If I understand correctly you are trying to add the list to the dataframe

ingredients = pd.DataFrame({
                    'med_id': [1, 1, 2],
                    'ingredient_id': [1, 2, 3],
                    'ingredient_name': [str(['vitamin C', 'vitamin D', 'acetylacetic acid']),"",""] })

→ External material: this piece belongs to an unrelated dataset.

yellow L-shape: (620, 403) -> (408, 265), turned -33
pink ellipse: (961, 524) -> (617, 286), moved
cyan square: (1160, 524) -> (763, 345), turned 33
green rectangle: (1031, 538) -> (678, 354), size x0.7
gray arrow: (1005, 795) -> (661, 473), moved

and you can use this string as list like:

eval(merged["ingredient_name"].loc[0])

CodePudding user response：

I interpreted this slightly differently, given your 'goal' in parentheses at the start of your question:

to search all medications that have ingredient X

Data:

import pandas as pd

medications = pd.DataFrame({
                    'med_id': [1, 2],
                    'med_name': ['multivitamin', 'aspirin'],
                    })

med_dict = medications.set_index("med_id").to_dict()["med_name"]

ingredients = pd.DataFrame({
                    'med_id': [1, 1, 2, 2],
                    'ingredient_id': [1, 2, 3, 1],
                    'ingredient_name': ['vitamin C', 'vitamin D', 'acetylacetic acid', 'vitamin C'] })

I added in an additional "vitamin C" for the other medication, to make it easier to see how this code works.

The one-to-many mapping:

ingredient_meds = ingredients.groupby("ingredient_name").apply(lambda x: list(x["med_id"].map(med_dict)))
ingredient_meds
#Out: 
#ingredient_name
#acetylacetic acid                  [aspirin]
#vitamin C            [multivitamin, aspirin]
#vitamin D                     [multivitamin]
#dtype: object

And then to search:

ingredient_meds["vitamin C"]
#Out: ['multivitamin', 'aspirin']

So this will create a list of all medications that use a particular ingredient, so that you can search by ingredient and return the medications that use it.